If there’s one challenge most of us share, it’s saying no.

Saying no to a client’s request for a fast turnaround.

Saying no to a project fee that’s way too low.

Saying no to a project we’re not excited about.

Saying no to an invitation to speak or present to a group that’s not really in our target market.

We’ve been taught that saying no is rude. That it shows a lack of gratitude. That it’s hurtful or disrespectful to the other person.

But let’s face it . . . the alternative comes with its own set of problems. Saying yes too often creates time constraints, stress and resentment. It keeps us from reaching our income goals and doing what we really want to do. And it often leads to disappointment and burnout.

We know we need to say no more often. But how do we do it gracefully and with greater confidence?

Here are three things that can help:

1. Ask for a Time Out

The next time you get a request you’re not immediately certain you want to accept, ask for some time to think about it and get back to the person asking.

Sleep on it. Take whatever time you can take to think about the issue more critically.

Sometimes the right answer will emerge.

2. Visualize the “Yes”

While you’ve given yourself time to consider, use that time to visualize what saying “yes” would look and feel like.

If you say yes, what would next week look like?

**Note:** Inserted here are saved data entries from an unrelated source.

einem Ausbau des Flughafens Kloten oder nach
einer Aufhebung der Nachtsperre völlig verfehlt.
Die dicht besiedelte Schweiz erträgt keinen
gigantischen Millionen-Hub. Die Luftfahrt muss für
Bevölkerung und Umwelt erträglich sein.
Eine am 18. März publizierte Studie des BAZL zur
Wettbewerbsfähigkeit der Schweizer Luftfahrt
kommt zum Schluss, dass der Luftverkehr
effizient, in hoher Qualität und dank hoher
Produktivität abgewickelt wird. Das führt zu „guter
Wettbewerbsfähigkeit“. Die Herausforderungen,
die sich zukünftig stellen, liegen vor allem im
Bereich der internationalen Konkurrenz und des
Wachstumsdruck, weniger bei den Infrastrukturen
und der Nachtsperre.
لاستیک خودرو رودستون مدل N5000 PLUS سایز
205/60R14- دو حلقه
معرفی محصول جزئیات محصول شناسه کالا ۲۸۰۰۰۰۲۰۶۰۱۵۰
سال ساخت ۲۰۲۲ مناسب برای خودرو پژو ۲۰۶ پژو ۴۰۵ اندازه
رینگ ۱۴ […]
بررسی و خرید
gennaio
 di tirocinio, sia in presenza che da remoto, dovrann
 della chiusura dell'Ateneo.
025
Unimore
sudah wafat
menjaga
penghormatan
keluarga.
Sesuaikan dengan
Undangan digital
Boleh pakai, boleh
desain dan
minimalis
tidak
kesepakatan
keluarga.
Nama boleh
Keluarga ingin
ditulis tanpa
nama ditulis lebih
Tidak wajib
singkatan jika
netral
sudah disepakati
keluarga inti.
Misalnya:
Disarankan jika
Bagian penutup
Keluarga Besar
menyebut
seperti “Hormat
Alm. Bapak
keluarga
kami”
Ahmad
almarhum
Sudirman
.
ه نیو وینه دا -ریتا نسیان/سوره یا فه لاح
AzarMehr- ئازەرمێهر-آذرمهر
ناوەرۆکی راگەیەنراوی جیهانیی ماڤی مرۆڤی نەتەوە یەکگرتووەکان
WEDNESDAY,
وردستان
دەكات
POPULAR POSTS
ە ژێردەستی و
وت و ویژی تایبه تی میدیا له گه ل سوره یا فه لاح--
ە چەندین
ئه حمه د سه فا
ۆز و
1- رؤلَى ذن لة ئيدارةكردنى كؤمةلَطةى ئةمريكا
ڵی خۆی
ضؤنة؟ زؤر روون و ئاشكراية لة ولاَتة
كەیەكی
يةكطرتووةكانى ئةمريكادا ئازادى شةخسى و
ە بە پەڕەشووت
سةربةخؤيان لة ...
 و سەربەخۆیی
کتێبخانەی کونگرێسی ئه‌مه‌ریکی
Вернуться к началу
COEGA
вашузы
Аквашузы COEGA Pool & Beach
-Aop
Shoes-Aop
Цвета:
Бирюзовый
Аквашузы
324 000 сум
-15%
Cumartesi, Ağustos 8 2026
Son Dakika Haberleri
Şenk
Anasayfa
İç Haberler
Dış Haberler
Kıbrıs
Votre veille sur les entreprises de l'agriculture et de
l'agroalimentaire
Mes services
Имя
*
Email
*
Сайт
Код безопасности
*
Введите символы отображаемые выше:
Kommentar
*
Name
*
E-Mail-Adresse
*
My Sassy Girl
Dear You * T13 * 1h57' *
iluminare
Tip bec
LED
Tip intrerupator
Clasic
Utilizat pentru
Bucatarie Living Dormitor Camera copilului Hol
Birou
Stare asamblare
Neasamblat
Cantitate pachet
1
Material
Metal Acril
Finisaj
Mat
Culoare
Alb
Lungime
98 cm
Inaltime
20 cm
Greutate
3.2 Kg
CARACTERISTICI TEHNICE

The week after? And the weeks after that?

How will it impact your schedule, deadlines and previous commitments?

How does it all feel? Project all this in your mind, play it out and feel the feelings. It’s very powerful.

You may realize that saying yes is actually doable and desirable. But more often, you’ll get worked up as you realize all the problems it will create.

Use those emotions (anger, disappointment and frustration) to temper your competing emotions of guilt and fear.

Let those feelings give you the courage to write the email response or to make the phone call to say no politely and professionally.

3. Remember that “No” is a Choice

Bestselling author James Clear gives us another way to look at the situation:

“When you say no, you are only saying no to one option. When you say yes, you are saying no to every other option. No is a choice. Yes is a responsibility.”

Did you get that? No is a choice. Yes is a responsibility.

That’s powerful.

When you say yes, you’re also saying no to other options that might emerge while your hands are full.

When you say yes, you take on a whole mantle of responsibility. Which is fine and desirable when you’re ready for it.

But it can get awfully heavy when you’re not.